They pulse these at the 1MW+ level at up to 400 pps, the high peak power is needed due to the cavity surface loss, which I would assume would nix Mo, or most other less conductive metals. Silver should work great though.

For a traveling wave electron acellerator: You could use a large copper pipe, loaded with Cu washers which are spaced in the right way. This design would be much more simple to home build, and I wonder why no one has home made one yet? Maybe the reason is in part that you need very high power microwave pulses, so forget about parting out your microwave oven.

The other reason may be fear, because if it works you better run for the hills, the radiation is fierce with a half value layer of like 1 inch iof lead, so with a 1 inch thick lead wall you would only die half as fast.

For positive ions there is the RFQ design which is slick, and they have made working ones out of aluminum on these.

All of these units run at high voltage VHF-Microwave freq. so a Tesla type of resonant coil would not do the trick. Any of these would make a very worthy project for a determined and skilled person, maybe you could find an old mine, or munitions storage bunker to test it. Take Care :)
Re: Resonant Cavities As Pulsed Electron/Ion Accelerators?
, Fri May 28 2010, 01:01AM

You can look up two beam accelerators as they basically do the same thing it sounds like you are talking about but they use a low voltage high current beam to transfer energy into a high voltage low current beam. You may also be interested in photonic band gap accelerating structures as these have some advantages over conventional pillbox type cavities.

EXERCISE SET:
A – In the forum thread on resonant cavity accelerators, what does the writer propose building a traveling wave electron accelerator from?
B – Pick up the forum thread on resonant cavity accelerators right after its final sentence and write the next few lines in the same voice.

RECORD SET:
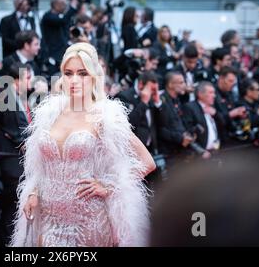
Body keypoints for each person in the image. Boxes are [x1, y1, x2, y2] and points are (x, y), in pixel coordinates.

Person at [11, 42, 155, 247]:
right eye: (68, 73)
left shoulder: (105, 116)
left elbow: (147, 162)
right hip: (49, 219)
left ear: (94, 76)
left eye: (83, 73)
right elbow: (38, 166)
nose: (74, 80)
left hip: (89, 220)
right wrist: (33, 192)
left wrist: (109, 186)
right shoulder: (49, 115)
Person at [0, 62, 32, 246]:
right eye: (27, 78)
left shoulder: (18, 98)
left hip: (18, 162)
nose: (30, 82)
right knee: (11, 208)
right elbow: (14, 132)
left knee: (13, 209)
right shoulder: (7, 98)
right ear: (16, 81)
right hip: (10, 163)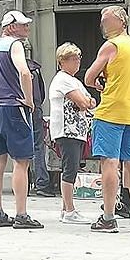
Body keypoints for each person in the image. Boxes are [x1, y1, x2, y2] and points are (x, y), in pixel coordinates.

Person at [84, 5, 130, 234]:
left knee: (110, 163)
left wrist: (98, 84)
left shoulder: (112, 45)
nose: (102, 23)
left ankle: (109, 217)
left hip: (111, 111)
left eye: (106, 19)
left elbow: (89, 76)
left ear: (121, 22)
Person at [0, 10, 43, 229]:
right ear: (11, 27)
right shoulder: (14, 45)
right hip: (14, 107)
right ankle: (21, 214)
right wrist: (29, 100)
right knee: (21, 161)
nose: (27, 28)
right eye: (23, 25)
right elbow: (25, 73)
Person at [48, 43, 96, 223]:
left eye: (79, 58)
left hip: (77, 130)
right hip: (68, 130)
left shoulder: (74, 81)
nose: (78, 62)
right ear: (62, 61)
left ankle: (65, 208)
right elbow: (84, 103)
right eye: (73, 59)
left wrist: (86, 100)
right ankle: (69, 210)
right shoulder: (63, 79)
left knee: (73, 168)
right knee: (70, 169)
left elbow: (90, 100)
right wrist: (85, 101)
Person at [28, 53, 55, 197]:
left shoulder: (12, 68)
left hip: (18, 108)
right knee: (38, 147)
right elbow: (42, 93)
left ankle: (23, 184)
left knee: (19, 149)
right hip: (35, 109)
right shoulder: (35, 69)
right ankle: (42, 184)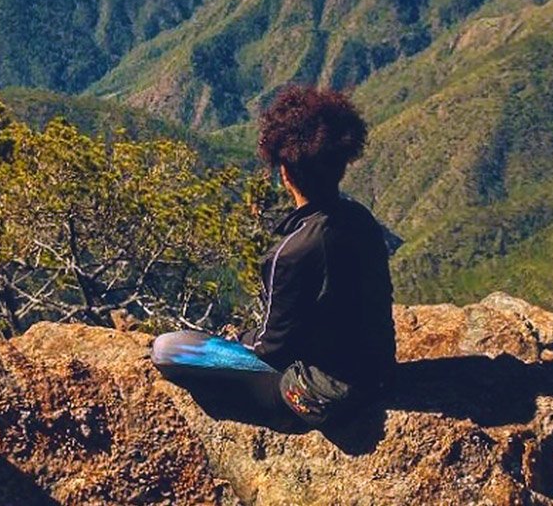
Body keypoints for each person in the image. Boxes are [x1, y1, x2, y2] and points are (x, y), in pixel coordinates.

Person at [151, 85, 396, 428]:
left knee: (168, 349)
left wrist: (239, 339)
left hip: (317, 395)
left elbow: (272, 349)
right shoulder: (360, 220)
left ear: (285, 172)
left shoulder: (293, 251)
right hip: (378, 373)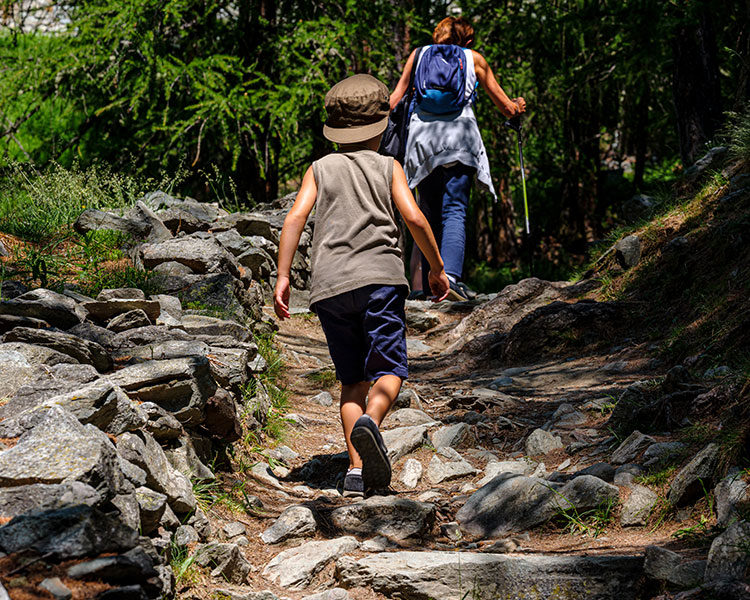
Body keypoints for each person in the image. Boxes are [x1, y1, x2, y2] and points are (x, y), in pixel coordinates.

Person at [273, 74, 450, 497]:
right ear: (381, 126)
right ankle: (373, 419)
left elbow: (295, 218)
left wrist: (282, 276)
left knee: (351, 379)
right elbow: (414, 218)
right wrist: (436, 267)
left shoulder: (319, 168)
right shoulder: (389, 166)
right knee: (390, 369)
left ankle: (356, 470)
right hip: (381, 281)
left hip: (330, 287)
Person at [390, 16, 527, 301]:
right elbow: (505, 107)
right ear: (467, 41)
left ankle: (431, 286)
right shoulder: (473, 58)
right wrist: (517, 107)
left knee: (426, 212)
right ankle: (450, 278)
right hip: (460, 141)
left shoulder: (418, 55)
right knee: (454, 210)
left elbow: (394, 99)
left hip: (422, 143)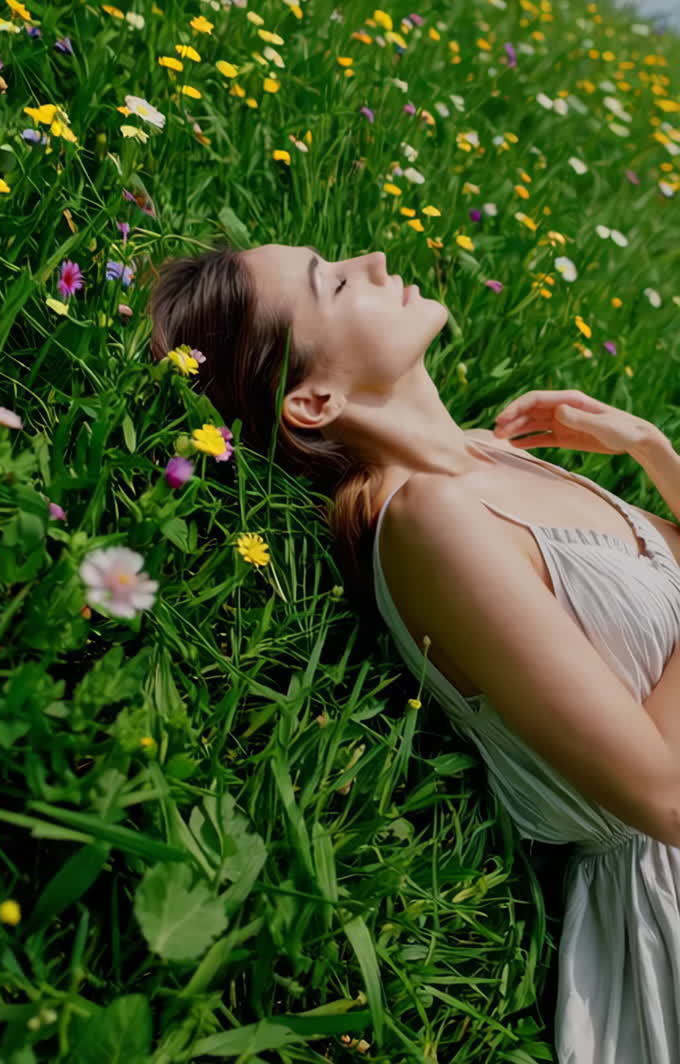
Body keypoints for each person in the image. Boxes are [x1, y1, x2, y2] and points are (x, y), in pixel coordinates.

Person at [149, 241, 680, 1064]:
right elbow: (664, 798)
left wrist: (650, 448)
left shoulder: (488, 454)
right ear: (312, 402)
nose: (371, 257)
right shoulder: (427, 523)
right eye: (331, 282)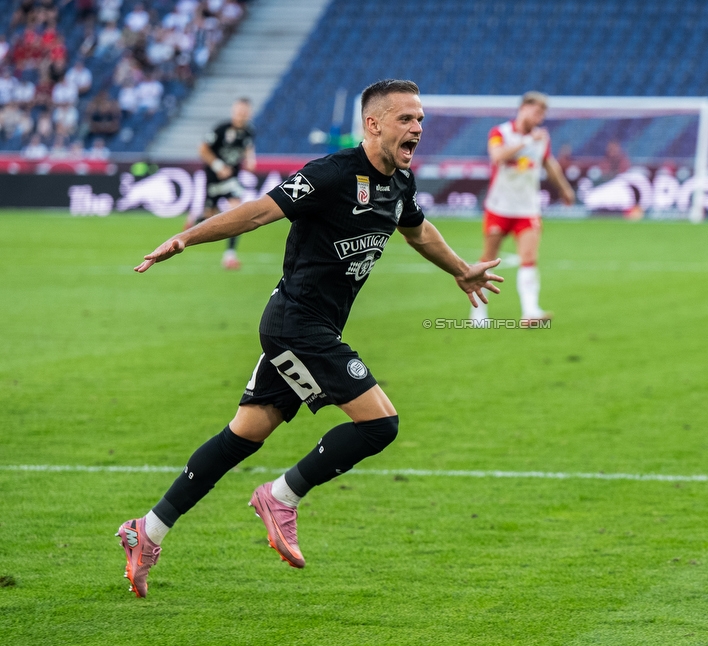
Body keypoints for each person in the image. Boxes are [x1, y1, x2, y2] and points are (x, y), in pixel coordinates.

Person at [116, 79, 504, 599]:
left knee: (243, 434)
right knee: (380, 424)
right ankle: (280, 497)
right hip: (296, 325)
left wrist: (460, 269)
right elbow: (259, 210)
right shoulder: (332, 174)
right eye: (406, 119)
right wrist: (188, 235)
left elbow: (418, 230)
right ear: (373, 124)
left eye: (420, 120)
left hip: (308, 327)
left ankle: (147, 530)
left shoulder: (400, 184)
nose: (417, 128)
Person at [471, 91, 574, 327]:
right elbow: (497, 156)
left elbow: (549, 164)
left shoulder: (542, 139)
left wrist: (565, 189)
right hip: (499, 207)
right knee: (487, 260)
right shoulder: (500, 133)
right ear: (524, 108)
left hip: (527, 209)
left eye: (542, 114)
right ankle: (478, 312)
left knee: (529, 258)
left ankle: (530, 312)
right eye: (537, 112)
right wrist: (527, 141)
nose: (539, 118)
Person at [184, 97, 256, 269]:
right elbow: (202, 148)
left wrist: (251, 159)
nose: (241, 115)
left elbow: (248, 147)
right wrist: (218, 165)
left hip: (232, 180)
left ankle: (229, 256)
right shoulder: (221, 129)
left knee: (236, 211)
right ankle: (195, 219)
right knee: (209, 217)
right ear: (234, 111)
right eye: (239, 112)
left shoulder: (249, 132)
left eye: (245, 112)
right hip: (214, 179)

TASK-BY-TASK OUTPUTS:
A – A large copper pipe loaded with copper washers spaced the right way.

B –
Re: Resonant Cavities As Pulsed Electron/Ion Accelerators?
Proud Mary, Fri May 28 2010, 09:25AM

A bit off-beam, smile but Svetlana have the cutest little glass betatron tube in this year's X-ray tube catalogue, so there's no excuse nowadays for everyone not to have relative electrons on tap in the home. smile


1275038619 543 FT89877 Svetlana Betatron
Re: Resonant Cavities As Pulsed Electron/Ion Accelerators?
jpsmith123, Fri May 28 2010, 02:29PM

Hello Lutz,

I think a home-built RF linear accelerator of "conventional" design (either the SW or TW type) would be highly problematical in many ways. I think it's possible to do it, but considering things like the generally necessary accuracy of construction, the availablity of a suitable high power microwave source, etc., it seems it would be beyond the reach of most people, and I include myself in that group.

What I am talking about, basically, is taking a "dual resonant pulse transformer" (so-called "DRPT"), i.e., a Tesla transformer operated in a pulsed mode at a low duty cycle using a triggered spark gap, and scaling it up in "frequency" to the point where the lumped element primary and secondary become distributed elements, i.e., resonant cavities.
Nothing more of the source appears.